Postée par ch.bertrand , May 09,1999,11:05 | Index | Forum |
Il y a toujours un lien entre la qualité artistique d'une oeuvre et son effet présumé sur le public ; compare Rambo à Apocalypse Now ou une quelconque série Z à Taxi Driver. Rambo et la série Z désarmorcent l'effet potentiel de leur message parce qu'ils sont si exagérés qu'on en rit, et les Chroniques de l'étrange sont de cette pâte. Apocalypse Now et Taxi Driver par contre ont un message plus pluriel, portent une équivoque, c'est ce qui fait leur qualité, et c'est aussi le danger. Et encore pourrait-on parler, à un niveau plus sournois, de ce qu'on appelle le message narratif... (J'ai fait le baccalauréat en études cinématographiques, et ce que je te dis là est assez élémentaire ; tu devrais peut-être faire quelques lectures).

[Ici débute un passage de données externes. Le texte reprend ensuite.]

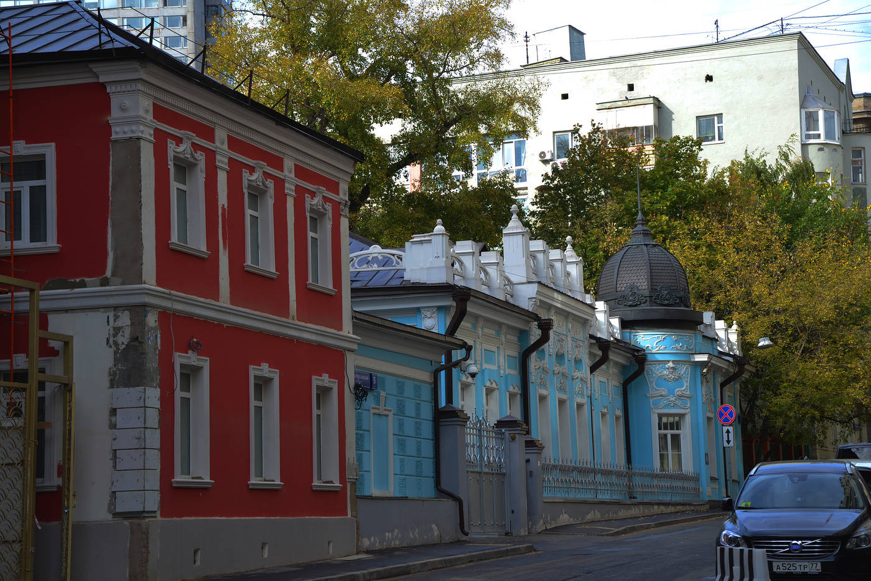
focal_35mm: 78
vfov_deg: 17.5
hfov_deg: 26.0
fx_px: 1887
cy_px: 290
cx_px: 436
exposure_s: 1/160
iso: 100
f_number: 5.6
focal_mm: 52
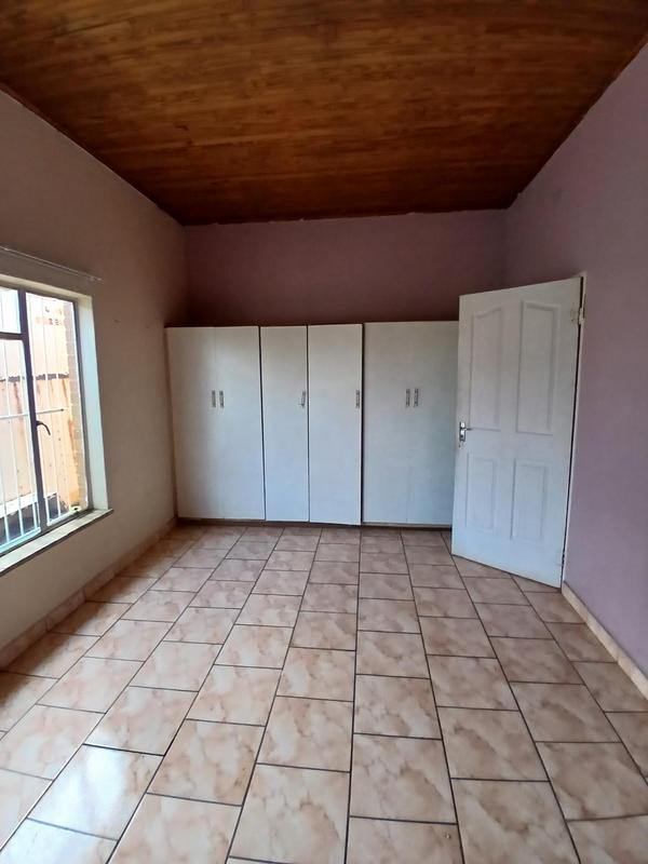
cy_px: 432
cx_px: 324
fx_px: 424
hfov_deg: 74.7
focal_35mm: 17
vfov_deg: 91.0
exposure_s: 1/50
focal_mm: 1.4
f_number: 2.2
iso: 100
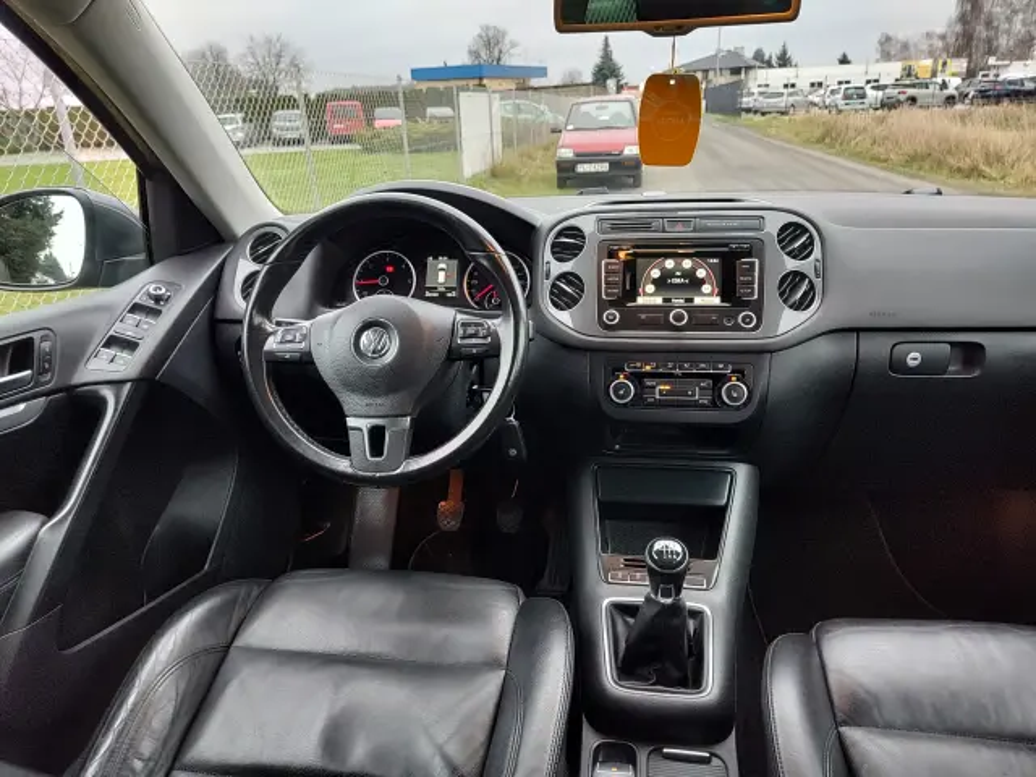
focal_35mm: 23
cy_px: 388
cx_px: 518
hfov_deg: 73.9
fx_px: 688
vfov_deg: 58.9
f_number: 1.8
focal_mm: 5.56
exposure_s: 1/50
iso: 177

Le piège que j'évoquais, comme tu l'aurais compris si tu avais réfléchi plus longuement au sens de mon propos et surtout si tu en avais compris le contexte implicite, c'est celui d'en arriver à une sorte de rectitude sceptique comme il y a de nos jours une rectitude politique qui conduit à demander qu'on banisse le terme sourd au profit de malentendant, et autres excès. Rien de plus, rien de moins.
Mais le réflexe derrière ce piège, paradoxalement, est indispensable ; il suffit simplement de savoir l'appliquer à des objets qui, en eux-mêmes ou par leur incidence sur les gens, en valent la peine. Et je ne crois toujours pas que la série discutée ici appartienne à cette catégorie. Elle se rapprocherait plutôt des messages dans le petits biscuits chinois. Et c'est dans ce contexte que se plaindre de la façon dont tu l'as fait évoque le scientisme : tout comme user d'une gourdin pour écraser une puce paraîtra un tantinet exagéré...
Et maintenant, jeune homme, un petit retour sur certains qualificatifs que tu as employés...
– Moi, je ne t'ai en aucun cas attaqué personnellement ; je n'ai pas écrit que tu n'étais qu'un ado attardé par exemple, j'ai dit que ta lettre sonnait ado... Alors pour la capacité à bien comprendre ce qu'on lit, je te trouve mal placé pour faire la leçon...
– Je serais un sceptique de salon, dis-tu encore ? Mais en écrivant cela, avais-tu conscience, à ce compte-là, qu'un certain nombre de sceptiques qui étaient là bien avant que tu t'amènes pourraient se sentir visés par un jugement de la sorte ? Mais bon, comme disait Ross Perrot à propos de Bill Clinton, il faut bien que jeunesse se fasse...
– Je passerai rapidement sur la défense que tu offres quant à la qualité de ton français et à ses conséquences sur l'effet espéré de la lettre que tu as envoyée ; ton argument ne trahit ni plus ni moins d'autocomplaisance que ce que j'ai pu déjà constater en sept ans de révision linguistique dans le milieu de l'édition et ailleurs, et je me sentirais mal à l'aise de t'en stigmatiser. Heureusement tout de même que ceux qui veillent à la qualité du français dans le Québec sceptique n'ont pas une attitude semblable. (Et en passant, sisyphéen est un néologisme encore non reconnu...).